Just wanted to show some of the red sphagnum (Acutifolia) we've been cultivating. It's red, like really, really red! We've been growing the majority outdoors, but I've set up some trials with a couple different species to see how well it fares in a vivarium. S. bartlettianum is native to the southeast, so it may actually fare decently well in a viv. I guess we'll see!

Pictured is my favorite, S. rubellum.


----------



## kblack3 (Mar 9, 2015)

That is amazing. Keep us in the loop hope it fares well


----------



## toaddrool (Feb 5, 2013)

Nice moss. How does it do in a vivarium long term? Will it spore?


----------



## oldlady25715 (Nov 17, 2007)

Would add nice coloration to a viv. Pretty cool.


----------



## Ed (Sep 19, 2004)

This species could work differently but all the red sphagnums I've tried turn green under vivarium condition due to insufficient light intensity. If there is sufficient light intensity sphagnum does fine under terrarium conditions but in my experience it gets crowded out over by other mosses over time. 
There are still some growing sphagnum on this tree stump (please excuse the dirty glass) but most of it has been crowded out. 



Some comments 

Ed


----------



## boabab95 (Nov 5, 2009)

This is also my experience with most red Sphagnum I've tried. The only time I got it even close to turning red was when it was right against the glass top, 2'' away from 3x T5 HO bulbs. And in that spot, I was more worried about not letting it dry out.

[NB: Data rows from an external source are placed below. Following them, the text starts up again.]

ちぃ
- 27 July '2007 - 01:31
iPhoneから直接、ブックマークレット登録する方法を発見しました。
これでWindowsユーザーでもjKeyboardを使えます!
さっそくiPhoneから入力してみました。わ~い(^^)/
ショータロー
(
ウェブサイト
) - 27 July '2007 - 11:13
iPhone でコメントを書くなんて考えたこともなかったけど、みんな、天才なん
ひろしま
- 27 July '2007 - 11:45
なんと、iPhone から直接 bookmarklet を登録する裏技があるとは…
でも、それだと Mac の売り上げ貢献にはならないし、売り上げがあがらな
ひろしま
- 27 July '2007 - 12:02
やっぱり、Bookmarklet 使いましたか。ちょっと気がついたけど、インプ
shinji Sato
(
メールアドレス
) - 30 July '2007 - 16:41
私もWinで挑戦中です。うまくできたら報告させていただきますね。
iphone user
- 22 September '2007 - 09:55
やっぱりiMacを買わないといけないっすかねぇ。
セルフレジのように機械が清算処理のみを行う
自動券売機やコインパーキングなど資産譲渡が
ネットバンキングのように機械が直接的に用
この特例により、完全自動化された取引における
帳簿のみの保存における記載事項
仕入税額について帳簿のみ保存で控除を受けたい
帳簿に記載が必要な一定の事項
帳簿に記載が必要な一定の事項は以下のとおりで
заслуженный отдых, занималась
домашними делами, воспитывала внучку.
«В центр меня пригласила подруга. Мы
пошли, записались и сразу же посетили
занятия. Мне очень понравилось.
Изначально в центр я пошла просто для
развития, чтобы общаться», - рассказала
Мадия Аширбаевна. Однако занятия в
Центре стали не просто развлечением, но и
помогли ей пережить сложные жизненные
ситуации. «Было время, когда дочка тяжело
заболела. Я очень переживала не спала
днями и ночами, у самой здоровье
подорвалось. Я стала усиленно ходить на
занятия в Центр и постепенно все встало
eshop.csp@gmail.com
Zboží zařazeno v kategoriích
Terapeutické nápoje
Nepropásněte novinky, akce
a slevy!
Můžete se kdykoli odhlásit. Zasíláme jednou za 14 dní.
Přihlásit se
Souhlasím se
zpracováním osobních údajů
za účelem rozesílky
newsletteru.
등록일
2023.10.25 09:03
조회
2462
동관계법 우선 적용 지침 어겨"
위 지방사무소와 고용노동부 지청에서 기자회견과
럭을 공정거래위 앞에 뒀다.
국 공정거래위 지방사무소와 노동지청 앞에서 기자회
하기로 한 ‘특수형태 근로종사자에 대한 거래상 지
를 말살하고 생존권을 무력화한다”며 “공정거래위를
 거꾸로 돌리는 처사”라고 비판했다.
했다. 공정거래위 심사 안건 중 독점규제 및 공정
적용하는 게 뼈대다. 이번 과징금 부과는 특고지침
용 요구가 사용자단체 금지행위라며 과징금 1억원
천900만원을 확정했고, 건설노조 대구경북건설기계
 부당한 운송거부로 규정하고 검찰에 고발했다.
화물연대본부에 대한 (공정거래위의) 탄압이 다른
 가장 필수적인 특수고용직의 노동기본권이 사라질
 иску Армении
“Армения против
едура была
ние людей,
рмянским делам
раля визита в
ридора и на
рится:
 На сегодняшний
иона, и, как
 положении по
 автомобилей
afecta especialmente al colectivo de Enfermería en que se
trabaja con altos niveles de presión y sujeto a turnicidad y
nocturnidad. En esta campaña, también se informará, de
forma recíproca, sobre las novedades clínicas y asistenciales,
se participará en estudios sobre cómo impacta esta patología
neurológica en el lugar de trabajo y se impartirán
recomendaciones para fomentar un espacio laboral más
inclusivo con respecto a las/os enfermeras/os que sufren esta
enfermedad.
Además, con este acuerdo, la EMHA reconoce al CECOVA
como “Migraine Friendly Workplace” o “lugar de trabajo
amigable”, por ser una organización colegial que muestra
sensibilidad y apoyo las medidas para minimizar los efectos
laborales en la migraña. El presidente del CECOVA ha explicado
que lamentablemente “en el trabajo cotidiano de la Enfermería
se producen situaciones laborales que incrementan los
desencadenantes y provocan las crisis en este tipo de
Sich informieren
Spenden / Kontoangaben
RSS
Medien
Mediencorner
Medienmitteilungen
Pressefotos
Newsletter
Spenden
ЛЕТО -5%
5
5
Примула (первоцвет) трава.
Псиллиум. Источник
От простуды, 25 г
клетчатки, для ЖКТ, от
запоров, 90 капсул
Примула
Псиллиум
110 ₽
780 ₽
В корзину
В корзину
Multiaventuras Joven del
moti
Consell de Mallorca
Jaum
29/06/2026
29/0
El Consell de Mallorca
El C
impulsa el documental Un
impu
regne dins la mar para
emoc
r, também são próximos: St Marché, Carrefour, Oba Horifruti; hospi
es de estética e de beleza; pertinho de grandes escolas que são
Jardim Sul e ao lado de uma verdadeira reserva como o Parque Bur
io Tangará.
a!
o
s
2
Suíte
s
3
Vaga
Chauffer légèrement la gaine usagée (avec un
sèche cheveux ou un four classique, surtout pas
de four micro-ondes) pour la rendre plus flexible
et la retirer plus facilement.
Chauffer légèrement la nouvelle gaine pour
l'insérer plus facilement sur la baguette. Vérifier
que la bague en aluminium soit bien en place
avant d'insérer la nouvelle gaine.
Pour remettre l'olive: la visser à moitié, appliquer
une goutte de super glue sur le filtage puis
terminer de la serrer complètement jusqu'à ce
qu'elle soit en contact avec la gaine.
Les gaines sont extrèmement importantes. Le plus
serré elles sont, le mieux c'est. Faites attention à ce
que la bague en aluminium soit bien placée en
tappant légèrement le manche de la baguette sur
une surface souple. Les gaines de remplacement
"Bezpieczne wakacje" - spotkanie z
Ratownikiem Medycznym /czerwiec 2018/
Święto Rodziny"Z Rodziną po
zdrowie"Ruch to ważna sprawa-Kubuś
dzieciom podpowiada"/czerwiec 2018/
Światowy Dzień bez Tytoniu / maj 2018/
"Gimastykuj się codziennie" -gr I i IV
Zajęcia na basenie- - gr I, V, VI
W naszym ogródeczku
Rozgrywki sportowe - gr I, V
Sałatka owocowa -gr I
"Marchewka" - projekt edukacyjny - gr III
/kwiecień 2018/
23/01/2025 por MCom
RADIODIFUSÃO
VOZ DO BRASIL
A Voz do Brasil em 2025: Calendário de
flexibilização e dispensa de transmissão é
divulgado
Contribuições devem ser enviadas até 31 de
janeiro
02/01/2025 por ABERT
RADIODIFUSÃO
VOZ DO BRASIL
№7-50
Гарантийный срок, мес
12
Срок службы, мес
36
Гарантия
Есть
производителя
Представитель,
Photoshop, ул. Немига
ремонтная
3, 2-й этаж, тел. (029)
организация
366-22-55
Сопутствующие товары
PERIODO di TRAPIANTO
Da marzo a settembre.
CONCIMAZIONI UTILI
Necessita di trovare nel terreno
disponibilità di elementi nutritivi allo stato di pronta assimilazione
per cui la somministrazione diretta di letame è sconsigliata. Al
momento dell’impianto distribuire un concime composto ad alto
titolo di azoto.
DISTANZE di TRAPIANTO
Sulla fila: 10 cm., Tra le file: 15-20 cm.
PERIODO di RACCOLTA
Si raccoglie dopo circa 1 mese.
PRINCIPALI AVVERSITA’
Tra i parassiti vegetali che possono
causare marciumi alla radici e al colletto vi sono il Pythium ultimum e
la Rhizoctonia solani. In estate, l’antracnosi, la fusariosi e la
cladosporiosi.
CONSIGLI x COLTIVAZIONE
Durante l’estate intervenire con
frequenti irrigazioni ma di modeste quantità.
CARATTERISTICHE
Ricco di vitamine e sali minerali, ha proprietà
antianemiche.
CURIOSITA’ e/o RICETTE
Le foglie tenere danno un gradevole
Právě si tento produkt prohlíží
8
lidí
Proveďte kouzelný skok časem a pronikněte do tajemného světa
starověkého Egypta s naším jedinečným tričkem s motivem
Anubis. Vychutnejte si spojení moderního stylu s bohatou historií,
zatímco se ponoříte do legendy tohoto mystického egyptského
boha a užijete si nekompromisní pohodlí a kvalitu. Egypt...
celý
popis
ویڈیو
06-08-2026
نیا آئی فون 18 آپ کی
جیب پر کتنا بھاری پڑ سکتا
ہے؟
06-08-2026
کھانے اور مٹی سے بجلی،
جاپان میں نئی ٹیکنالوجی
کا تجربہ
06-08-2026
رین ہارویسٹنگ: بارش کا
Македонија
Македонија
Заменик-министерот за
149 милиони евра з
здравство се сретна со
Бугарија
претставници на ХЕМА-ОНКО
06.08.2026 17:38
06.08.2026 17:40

Have to admit though, that it some NICE Sphagnum 



Ed said:


> This species could work differently but all the red sphagnums I've tried turn green under vivarium condition due to insufficient light intensity. If there is sufficient light intensity sphagnum does fine under terrarium conditions but in my experience it gets crowded out over by other mosses over time.
> There are still some growing sphagnum on this tree stump (please excuse the dirty glass) but most of it has been crowded out.
> 
> 
> ...


----------



## hydrophyte (Jun 5, 2009)

This plant would be neat in a dedicated acid bog planting with other sphagnums, carnivorous plants and other small bog species, such as cranberries. A lot of those plants seem to adapt OK to wet terrarium conditions. Many of them are evergreen. At the local botanical garden they have an indoor display that is just a 20-gallon fish tank illuminated with medium-bright lighting.and with sphagnum along with a number of other bog plants. The setup is nothing special, but they are all doing real well. 

I imagine it would be harder to maintain these kinds of plants in a dart frog setup because they would tend to be shaded by taller foliage and the lighting might just be too far away. The extra nutrients from livestock feeding would also just be deadly for bog plants.


----------



## Dendro Dave (Aug 2, 2005)

I'd be interested in trying some if you decide to let some go.... I have some ideas


----------



## Frogtofall (Feb 16, 2006)

I'll echo the same as Ed and Jeremy, I've only had the stuff at the very tip top of the tank stay red but most of it just stays green. Pretty gorgeous stuff though. Would be cool to see used on some high elevation, bright light type displays.


----------